Over the last few decades obesity has reached epidemic proportions in children as well as in adults. Obesity is associated with increased risk of insulin resistance, dyslipidemia, elevated blood pressure, and inflammation, all features of metabolic syndrome (MetS), which is linked to an increased risk of type 2 diabetes, cardiovascular disease (CVD), and non-alcoholic fatty liver disease (NAFLD). NAFLD implies infiltration of hepatocytes with lipids, with a spectrum ranging from simple steatosis to steatohepatitis (NASH), progressive to cirrhosis. NAFLD is presently considered a hepatic manifestation of the MetS, with a key role in the pathogenetic mechanisms of cardiometabolic complications.
Osteoprotegerin (OPG) is a member of the tumor necrosis factor (TNF) receptor superfamily, which can function as a decoy receptor by binding to receptor activator of NF- kB (RANK) ligand (RANKL) and competitively inhibiting the interaction between RANKL and RANK. The OPG/RANK/RANKL axis, a key regulatory system in bone homeostasis, also participate in the pathogenesis of atherosclerosis and cardiovascular diseases by amplifying the adverse effects of inflammation and several traditional risk factors such as insulin resistance, hyperlipidemia, endothelial dysfunction, diabetes mellitus, and hypertension. Clinical data have showed that serum OPG levels are associated with hypertension and left ventricular hypertrophy in the general population, with vascular calcification and endothelial dysfunction in subjects with and without diabetes, with severity of liver damage in patients with chronic hepatitis C. In addition, plasma sRANKL level as well as OPG gene polymorphism, especially for rs2073617 T>C and rs2073618 G>C polymorphisms, have been closely related to an increased risk of CVD. In view of these findings, there is significant interest in developing OPG/RANK/RANKL as biomarkers and probably therapeutic targets for cardiovascular and metabolic diseases.
As outlined in the previous sections, there is emerging evidence that RANKL/RANK/OPG system, traditionally associated with bone remodeling, participate in the pathogenesis of atherosclerosis and cardiovascular diseases by amplifying the adverse effects of inflammation and several traditional risk factors such as hyperlipidemia, endothelial dysfunction, diabetes mellitus, and hypertension. Increased plasma OPG level is an important symbol of RANKL/RANK/OPG system activation. Clinical data have showed that serum OPG levels are associated with hypertension and left ventricular hypertrophy in the general population, with vascular calcification and endothelial dysfunction in subjects with and without diabetes, with onset as well as progression of diabetes mellitus, with a decline in glomerular filtration rate and a significantly higher risk of progression to end-stage renal disease, with severity of liver damage in patients with chronic hepatitis C. In addition, plasma sRANKL level as well as OPG gene polymorphism, especially for rs2073617 T>C and rs2073618 G>C polymorphisms, have been closely related to an increased risk of CVD. In view of these findings, there is significant interest in developing OPG and RANKL as biomarkers and probably therapeutic targets for cardiovascular and metabolic diseases. However, no data are available in children regarding a possible association of circulating OPG, RANKL, and RANK as well genetic polymorphisms of OPG with obesity-related cardiometabolic complications.

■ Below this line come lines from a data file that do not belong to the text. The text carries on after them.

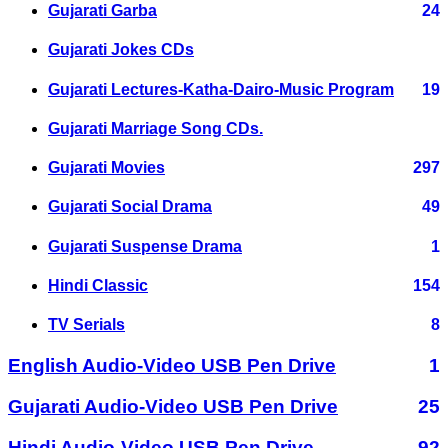
Gujarati Garba
24
Gujarati Jokes CDs
Gujarati Lectures-Katha-Dairo-Music Program
19
Gujarati Marriage Song CDs.
Gujarati Movies
297
Gujarati Social Drama
49
Gujarati Suspense Drama
1
Hindi Classic
154
TV Serials
8
English Audio-Video USB Pen Drive
1
Gujarati Audio-Video USB Pen Drive
25
Hindi Audio-Video USB Pen Drive
92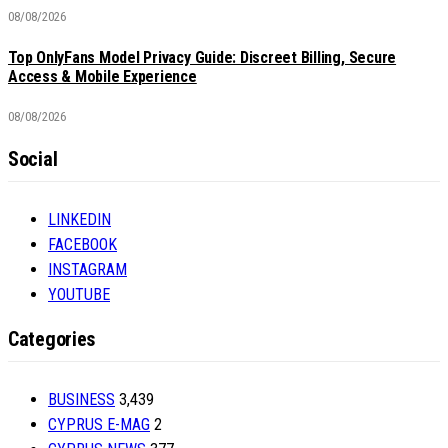
08/08/2026
Top OnlyFans Model Privacy Guide: Discreet Billing, Secure
Access & Mobile Experience
08/08/2026
Social
LINKEDIN
FACEBOOK
INSTAGRAM
YOUTUBE
Categories
BUSINESS
3,439
CYPRUS E-MAG
2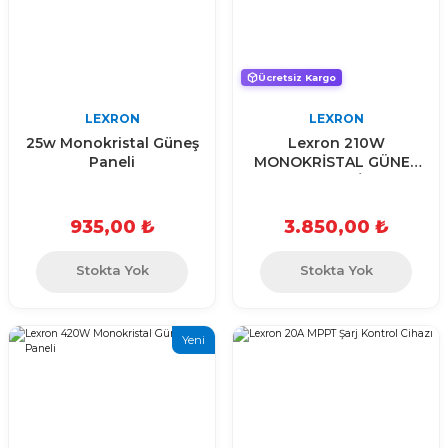
Ücretsiz Kargo
LEXRON
LEXRON
25w Monokristal Güneş
Lexron 210W
Paneli
MONOKRİSTAL GÜNEŞ
PANELİ
935,00 ₺
3.850,00 ₺
Stokta Yok
Stokta Yok
Yeni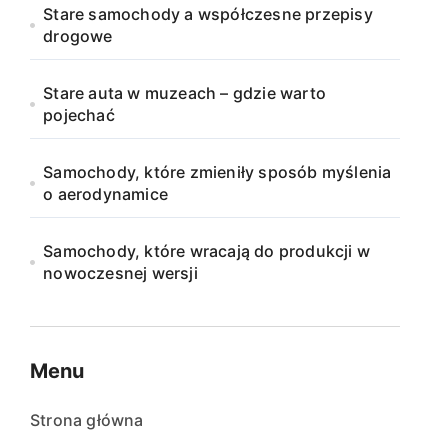
Stare samochody a współczesne przepisy
drogowe
Stare auta w muzeach – gdzie warto
pojechać
Samochody, które zmieniły sposób myślenia
o aerodynamice
Samochody, które wracają do produkcji w
nowoczesnej wersji
Menu
Strona główna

To this end, a relatively large sample of overweight/obese children and adolescents will undergo a comprehensive and complete analysis of metabolic and cardiovascular abnormalities using newly available facilities, an approach that has not been used so far.
Expected results:
1) We expect to clarify the association of circulating OPG, RANKL, and RANK and genetic polymorphisms of OPG with NAFLD and cardiometabolic comorbidities in obese children and adolescents; and
2) We expect to define the role of these molecules as a tool to identify patients at high risk of NAFLD progression and cardiometabolic complications including prediabetes/diabetes, decreased renal function, subclinical atherosclerosis, and cardiac structural and functional abnormalities.
Recognition of these complications in the young may be important, because treatment to reverse the process is most likely to be effective earlier in the diseases.
Preliminary results (presented at ESPGHAN 50th Annual Meeting of the European Society for Paediatric Gastroenterology,Hepatology and Nutrition, Prague, 10-13 May, 2017) provide evidence that OPG/RANKL ratio is independently associated with indices of left ventricular hypertrophy in male overweight/obese children and adolescents.
We are now evaluating the preliminary results obtained from gene polymorphism.